Silents Warning

Museums Get Tough on the Selfie Stick

Walking through museums behind young children scares me. Weird huh? Well, young children have young minds. Those minds have not quite matured enough to figure out that running into the 3000 year old vase swinging your toy is not a good idea.

Children usually lack that bit of common sense and need an adult to guide them through this experimental period of their lives. My years as an educator have taught me that sometimes this common sense passes on to the next generation and sometimes it doesn’t.

In the prehistoric world very few people lived to see 30 years old. Why? Because back then, without medicine and technology, one grand act of stupidity took them out of the human breeding population for good.

But, we’ve moved on. We invented. We, as a species, overcame the chance that doing a stupid thing results in your untimely death. There are no more Wooly Rhinoceroses to play cow tipping with.

Likewise, we now have rules of no running in the museum. Museums hired guards to patrol the art galleries to enforce this rule. Calmness and serenity should descend in the art museum. Unfortunately, human ingenuity is known for creating both chaos and order.

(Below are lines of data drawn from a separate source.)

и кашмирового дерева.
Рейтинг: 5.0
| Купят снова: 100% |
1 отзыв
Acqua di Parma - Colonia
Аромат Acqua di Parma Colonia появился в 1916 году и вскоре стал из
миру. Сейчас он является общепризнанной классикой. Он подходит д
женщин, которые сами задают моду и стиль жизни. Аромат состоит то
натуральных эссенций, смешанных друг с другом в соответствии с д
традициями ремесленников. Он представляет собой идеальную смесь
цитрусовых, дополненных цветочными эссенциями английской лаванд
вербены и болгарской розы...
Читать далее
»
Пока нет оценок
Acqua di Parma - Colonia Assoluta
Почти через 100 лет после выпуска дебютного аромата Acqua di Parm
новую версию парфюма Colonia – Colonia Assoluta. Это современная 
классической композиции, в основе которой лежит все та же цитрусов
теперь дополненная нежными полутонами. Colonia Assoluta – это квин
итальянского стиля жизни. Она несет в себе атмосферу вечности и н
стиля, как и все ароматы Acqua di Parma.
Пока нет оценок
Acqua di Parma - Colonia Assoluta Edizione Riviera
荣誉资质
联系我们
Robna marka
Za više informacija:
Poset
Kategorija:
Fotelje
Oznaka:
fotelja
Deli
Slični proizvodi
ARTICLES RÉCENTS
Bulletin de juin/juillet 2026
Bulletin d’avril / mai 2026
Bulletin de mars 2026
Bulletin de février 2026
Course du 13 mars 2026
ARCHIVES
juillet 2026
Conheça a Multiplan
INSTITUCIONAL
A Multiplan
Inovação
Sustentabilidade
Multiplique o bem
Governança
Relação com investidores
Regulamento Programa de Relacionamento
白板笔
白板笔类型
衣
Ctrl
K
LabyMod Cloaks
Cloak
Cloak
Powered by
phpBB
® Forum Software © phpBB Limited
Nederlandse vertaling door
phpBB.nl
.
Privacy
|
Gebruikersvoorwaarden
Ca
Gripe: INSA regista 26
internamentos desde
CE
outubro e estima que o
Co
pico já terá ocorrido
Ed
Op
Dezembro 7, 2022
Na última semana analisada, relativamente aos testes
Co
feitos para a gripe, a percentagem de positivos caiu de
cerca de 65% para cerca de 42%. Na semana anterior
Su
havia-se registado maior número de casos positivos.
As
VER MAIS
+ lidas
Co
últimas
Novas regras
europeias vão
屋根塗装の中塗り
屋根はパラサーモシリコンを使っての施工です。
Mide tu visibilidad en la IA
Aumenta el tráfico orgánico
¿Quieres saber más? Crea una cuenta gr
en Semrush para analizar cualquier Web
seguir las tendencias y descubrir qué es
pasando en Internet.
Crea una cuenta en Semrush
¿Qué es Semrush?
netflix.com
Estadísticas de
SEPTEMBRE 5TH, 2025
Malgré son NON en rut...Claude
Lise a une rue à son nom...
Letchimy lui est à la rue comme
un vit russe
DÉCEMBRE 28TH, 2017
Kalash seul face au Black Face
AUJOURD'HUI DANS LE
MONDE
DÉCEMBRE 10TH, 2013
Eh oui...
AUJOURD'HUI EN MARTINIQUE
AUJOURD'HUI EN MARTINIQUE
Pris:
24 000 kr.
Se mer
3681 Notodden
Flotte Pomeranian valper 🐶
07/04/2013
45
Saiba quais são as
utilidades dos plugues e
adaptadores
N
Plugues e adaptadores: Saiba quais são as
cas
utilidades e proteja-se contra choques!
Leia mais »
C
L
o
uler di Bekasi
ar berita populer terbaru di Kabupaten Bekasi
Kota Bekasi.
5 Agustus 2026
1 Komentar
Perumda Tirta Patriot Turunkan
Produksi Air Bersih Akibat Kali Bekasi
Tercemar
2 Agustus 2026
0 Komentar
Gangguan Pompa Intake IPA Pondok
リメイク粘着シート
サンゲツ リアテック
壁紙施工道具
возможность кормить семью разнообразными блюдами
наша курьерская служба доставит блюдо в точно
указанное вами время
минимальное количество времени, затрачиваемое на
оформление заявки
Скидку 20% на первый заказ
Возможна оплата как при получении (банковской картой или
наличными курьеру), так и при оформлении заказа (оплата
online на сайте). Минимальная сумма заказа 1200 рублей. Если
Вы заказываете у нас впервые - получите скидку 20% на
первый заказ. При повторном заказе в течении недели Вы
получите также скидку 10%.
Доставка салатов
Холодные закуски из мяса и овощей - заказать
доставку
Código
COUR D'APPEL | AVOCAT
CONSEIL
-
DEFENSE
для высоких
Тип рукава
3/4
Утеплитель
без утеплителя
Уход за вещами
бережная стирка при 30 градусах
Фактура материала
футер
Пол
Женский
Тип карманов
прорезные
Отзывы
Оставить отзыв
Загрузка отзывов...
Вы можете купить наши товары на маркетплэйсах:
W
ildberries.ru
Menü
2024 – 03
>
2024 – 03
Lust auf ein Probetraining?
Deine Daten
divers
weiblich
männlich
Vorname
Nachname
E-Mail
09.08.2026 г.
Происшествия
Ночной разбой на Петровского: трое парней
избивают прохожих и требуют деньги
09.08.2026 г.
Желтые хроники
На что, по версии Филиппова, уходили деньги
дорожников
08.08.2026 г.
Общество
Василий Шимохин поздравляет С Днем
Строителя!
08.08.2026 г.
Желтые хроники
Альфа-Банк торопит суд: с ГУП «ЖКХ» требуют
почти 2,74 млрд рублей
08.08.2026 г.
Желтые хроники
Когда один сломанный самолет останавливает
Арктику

Enter the latest act of social silliness, the selfie stick. According to Molly Shilo of the Observer the MoMA is the latest in a long string of museums including the Frick and the Guggenheim that have seen the potential danger in our latest social craze. In response, they have all outlawed the use of selfie sticks in the museum.

No more can the young carefree mind swing a selfie stick around and carelessly carve up a Caravaggio. No one will accidentally poke a Pollock. That 3,000-year-old vase of the sheer genius and artistic style of a civilization long dead is still viewable to everyone.

In the end, this is a good thing. It’s a sign that the museums are responding to popular outside trends and are trying to save both the world of art history and the youth of today.  It saves the art world from unmitigated disaster and any youths from making a stupid life-changing mistake in the name of a selfie.

The young student of the arts may not understand what the big deal is. They may even rebel at the idea of not being allowed to have this fun. I wish to encourage a sense of patience to these future protectors of human ingenuity. Your selfie is not worth it.

In order to explain this concept, one must understand  that while we have a better chance of surviving the consequences of our actions. If you mutilate a $41.1 million Matisse with your selfie stick you may wish you didn’t survive.   Your allowance sure won’t.